I disagree. Yes, the global state is bad, but pipelines, render passes, and worst of all static bind groups and layouts, are by no means better. Why would I need to create bindGroups and bindGroup layouts for storage buffers? They're buffers and references to them, so let me just do the draw call and pass references to the ssbos as argument, rather than having to first create expensive bindings, with the need to cache them because they are somehow expensive.
Also, compute could have easily been added to WebGL, making WebGL pretty much on-par with WebGPU, just 7 years earlier. It didn't happen because WebGPU was supposed to be a better replacement, which it never became. It just became something different-but-not-better.
If you'd have to do even half of all the completely unnecessary stuff that Vulkan forces you to do in CUDA, CUDA would have never become as popular as it is.

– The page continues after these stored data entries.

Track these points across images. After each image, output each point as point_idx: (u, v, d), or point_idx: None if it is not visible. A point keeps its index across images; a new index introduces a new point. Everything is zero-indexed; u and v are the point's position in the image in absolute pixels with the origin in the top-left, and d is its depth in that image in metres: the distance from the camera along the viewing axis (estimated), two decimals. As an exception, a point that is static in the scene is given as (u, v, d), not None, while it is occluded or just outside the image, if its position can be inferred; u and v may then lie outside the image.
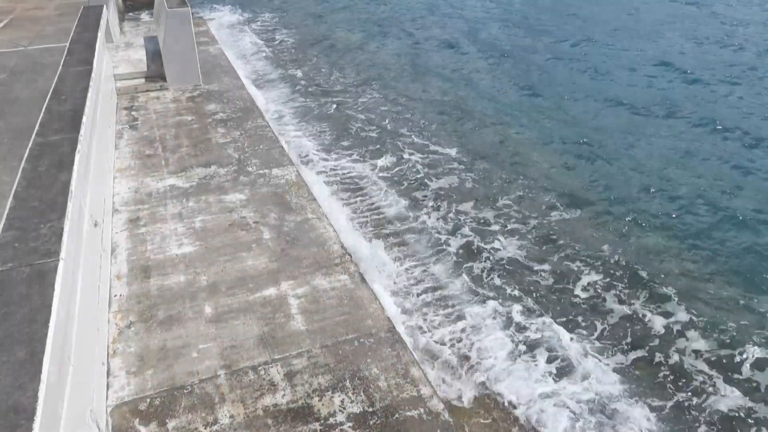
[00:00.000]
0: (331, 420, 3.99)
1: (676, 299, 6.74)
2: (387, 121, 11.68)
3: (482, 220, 8.27)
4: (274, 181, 7.24)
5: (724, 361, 5.95)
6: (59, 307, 3.03)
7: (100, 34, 8.60)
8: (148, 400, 4.13)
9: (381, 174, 9.52)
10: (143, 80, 10.71)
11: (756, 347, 6.06)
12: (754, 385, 5.68)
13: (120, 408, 4.05)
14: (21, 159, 4.62)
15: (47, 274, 3.24)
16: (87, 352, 3.75)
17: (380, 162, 9.89)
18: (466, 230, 8.01)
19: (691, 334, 6.26)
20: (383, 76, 14.50)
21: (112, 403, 4.08)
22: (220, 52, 13.23)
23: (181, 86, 10.47)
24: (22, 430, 2.30)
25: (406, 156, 10.16)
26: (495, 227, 8.10)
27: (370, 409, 4.08)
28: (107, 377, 4.29)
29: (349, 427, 3.94)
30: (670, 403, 5.42)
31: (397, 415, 4.04)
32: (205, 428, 3.91)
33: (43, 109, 5.64)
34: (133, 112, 9.38)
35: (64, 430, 2.74)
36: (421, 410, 4.08)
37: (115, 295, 5.18)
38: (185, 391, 4.21)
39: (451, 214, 8.41)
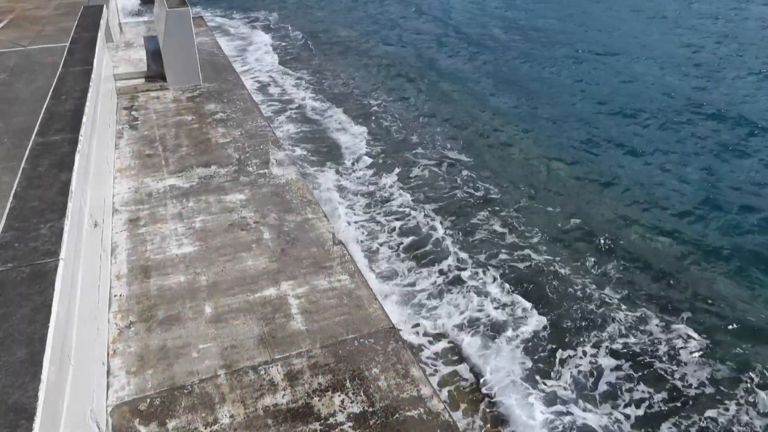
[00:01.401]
0: (331, 420, 3.99)
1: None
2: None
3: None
4: (274, 181, 7.23)
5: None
6: (59, 307, 3.03)
7: (100, 34, 8.60)
8: (148, 399, 4.13)
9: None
10: (143, 80, 10.72)
11: None
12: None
13: (120, 408, 4.05)
14: (21, 159, 4.62)
15: (47, 274, 3.23)
16: (87, 352, 3.75)
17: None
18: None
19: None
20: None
21: (112, 403, 4.08)
22: (220, 52, 13.24)
23: (181, 86, 10.47)
24: (22, 430, 2.30)
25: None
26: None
27: (370, 409, 4.08)
28: (107, 377, 4.29)
29: (349, 427, 3.94)
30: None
31: (397, 415, 4.04)
32: (205, 428, 3.91)
33: (43, 109, 5.63)
34: (133, 112, 9.38)
35: (64, 429, 2.74)
36: (421, 410, 4.08)
37: (115, 295, 5.18)
38: (185, 391, 4.21)
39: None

I agree with you in that I think there's a better programming model out there. But using a buffer in a CUDA kernel is the simple case. Descriptors exist to bind general purpose work to fixed function hardware. It's much more complicated when we start talking about texture sampling. CUDA isn't exactly great here either. Kernel launches are more heavyweight than calling draw precisely because they're deferring some things like validation to the call site. Making descriptors explicit is verbose and annoying but it makes resource switching more front of mind, which for workloads primarily using those fixed function resources is a big concern. The ultimate solution here is bindless, but that obviously presents it's own problems for having a nice general purpose API since you need to know all your resources up front. I do think CUDA is probably ideal for many users but there are trade-offs here still.
It didn't happen because of Google, Intel did the work to make it happen.